Abdullah al-Senoussi, who is wanted by the International Criminal Court in the Netherlands and by France, is being held in the city of Sabha by revolutionary fighters who captured him on Sunday, said Hmeid al-Etabi, a local spokesman for Libya's new leadership. But the prisoner's precise location must be kept secret, he said.

"The revolutionaries have created a total media blackout on his whereabouts because so many people want him dead," al-Etabi told The Associated Press.

Fighters from another faction in Libya's western mountains are holding the other high-level detainee captured over the weekend, Qaddafi's son Seif al-Islam, whose convoy was swarmed by militiamen in the southern desert on Saturday. They are also keeping him in a secret location and refusing to hand him over to national authorities in Tripoli.

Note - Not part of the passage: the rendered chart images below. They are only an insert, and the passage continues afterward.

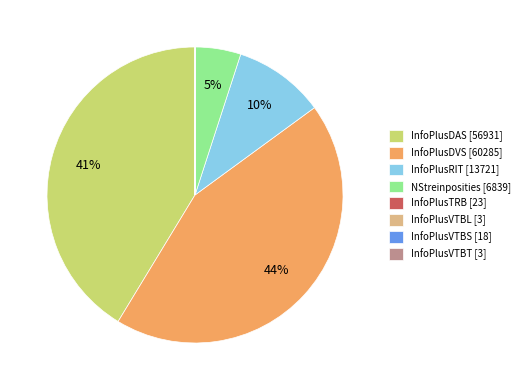

True or false: InfoPlusRIT accounts for 2% of the total.

False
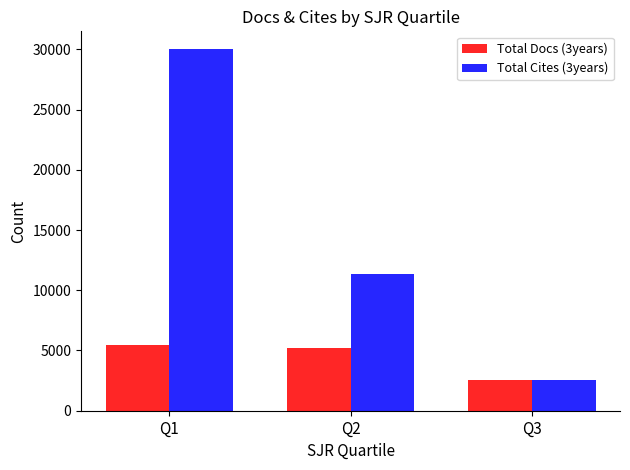

Which series has the largest range (max minus min)?

Total Cites (3years)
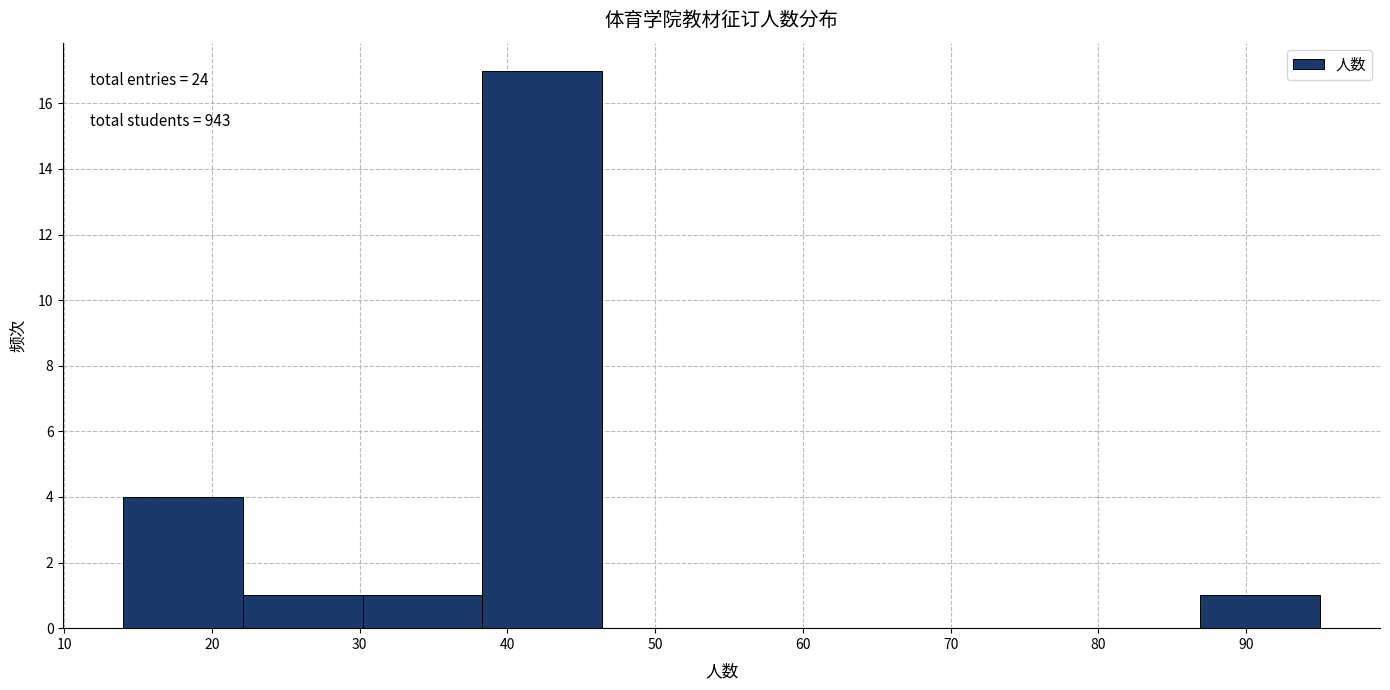

Which range on the x-axis has the tallest bar?

38.3 to 46.4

The inability of the National Transitional Council to have either detainee brought to the capital has added to doubts about its control over the fractured country after the fall of Qaddafi's 42-year rule in August and his capture and death last month.

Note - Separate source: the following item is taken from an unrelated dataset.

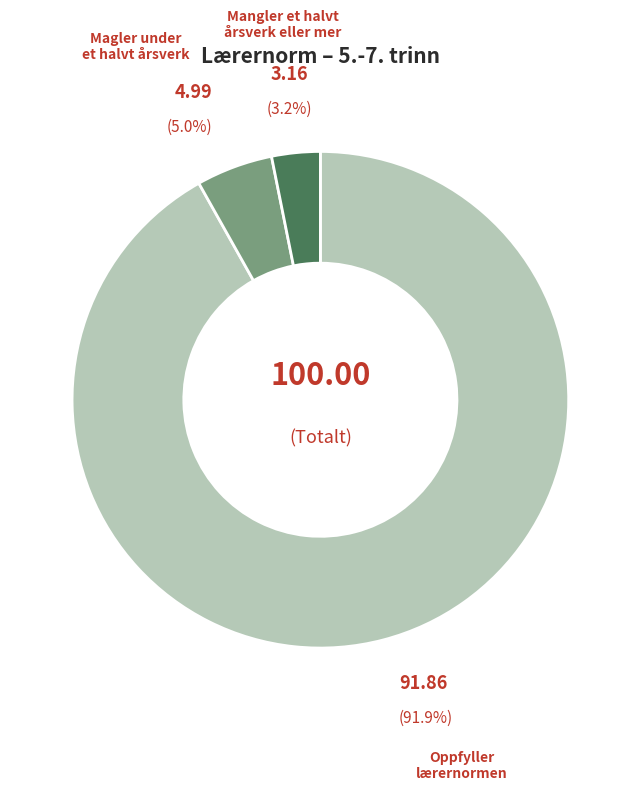

Is there any slice that represents more than half of the pie?

Yes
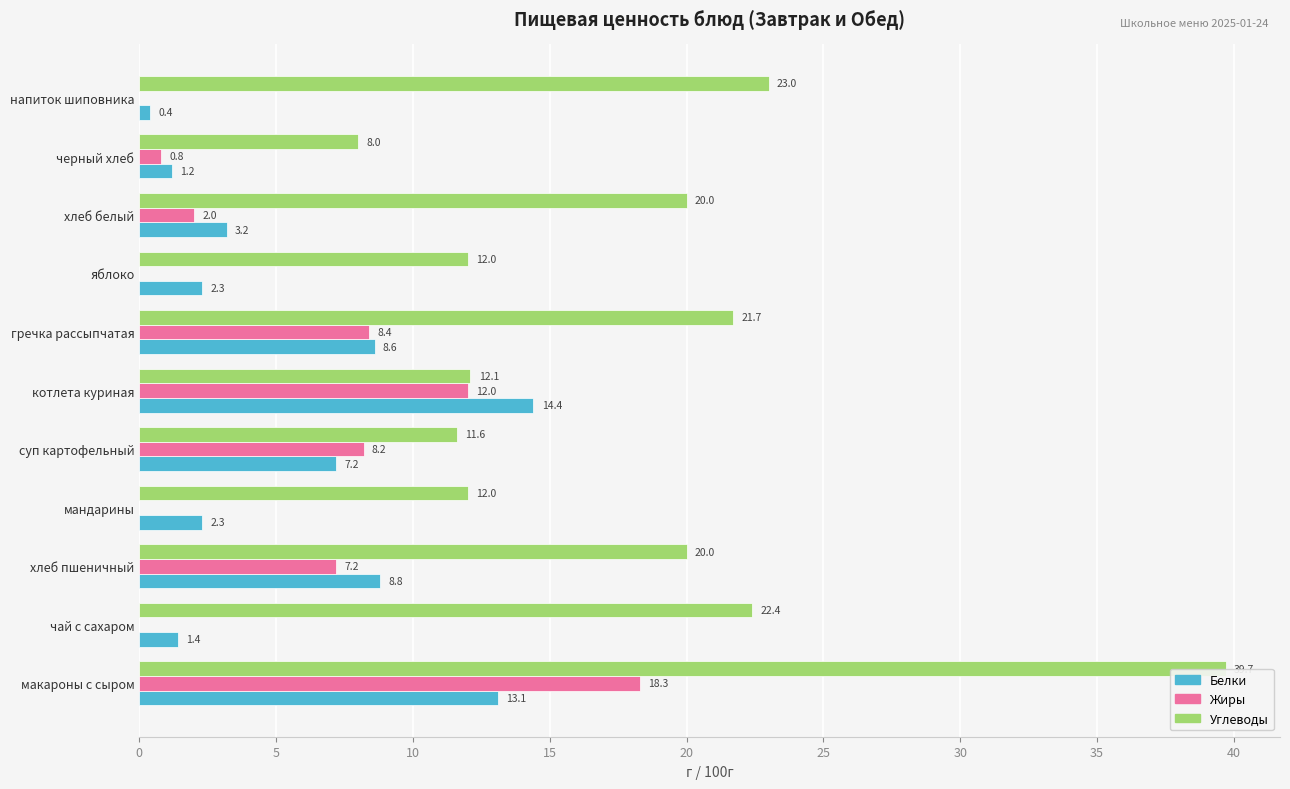

Between чай с сахаром and хлеб белый, which series saw the biggest shift?

Углеводы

Seif al-Islam and al-Senoussi are both wanted by the International Criminal Court in The Hague, Netherlands, on charges of crimes against humanity for the brutal crackdown on dissent as the uprising against the regime began in mid-February and escalated into a civil war.

Libyan authorities, however, have said they will try Seif al-Islam at home, even though they have yet to establish a judicial system. They have not said whether they might be willing to extradite al-Senoussi, who was captured to the south of the city of Sabha, 400 miles south of Tripoli.

Al-Senoussi, Qaddafi's brother-in-law, was also one of six Libyans convicted in absentia and sentenced to life in prison in France for the 1989 bombing of a French passenger over Niger that killed all 170 people on board.

The French government said Monday it wants al-Senoussi to be brought to France. French Foreign Ministry spokesman Bernard Valero said his government was in talks with "relevant jurisdictions" to ensure that he is held to account.

The prosecutor at the Netherlands-based ICC, Luis Moreno Ocampo, is to travel to Libya this week for discussions on where the trial of Seif al-Islam will be held.

The court's spokesman, Fadi El Abdallah, said Sunday that Libya would have to convincingly lay out its arguments that it will have a solid legal system capable to giving him a fair trial.

Seif al-Islam was once the face of reform in Libya and led his father's drive to emerge from pariah status over the last decade, but he staunchly backed his father in his brutal crackdown on rebels.

Al-Senoussi also helped direct efforts to quash the rebellion.

Reflecting the confusion over the two prisoners, Libya's interim prime minister, Abdurrahim el-Keib, said at a news conference Monday that he was not even 100 percent sure of al-Senoussi's capture.

"Before I confirm that to you I need to confirm for myself that he was really captured," he told reporters after meeting with the United States' ambassador to the U.N.

Ambassador Susan Rice was visiting Tripoli for talks that were expected to include the capture of the two men.

The director-general of the International Committee of the Red Cross, Yves Daccord, said the group is in talks with authorities in Libya to visit detainees including Seif al-Islam. He told reporters in Geneva that the ICRC expects to soon be able to visit him.

Seif al-Islam is being held in the small town of Zintan in Libya's western mountains by the fighters who seized him on Saturday. The fighters had tracked him for two days to the southern desert and flew him back to Zintan, 85 miles southwest of Tripoli.

On Sunday, the fighters holding Seif al-Islam posted a video of him on YouTube. In the clip, he appeared in good health and said an injury to his hand was the result of a NATO airstrike a month ago that struck his convoy in Wadi Zamzam, about 90 miles southeast of Tripoli. He said 26 people were killed in the strike.

Immediately after his capture, photos surfaced of him with two fingers and the thumb of his right hand in bandages, raising questions about whether he was mistreated by his captors.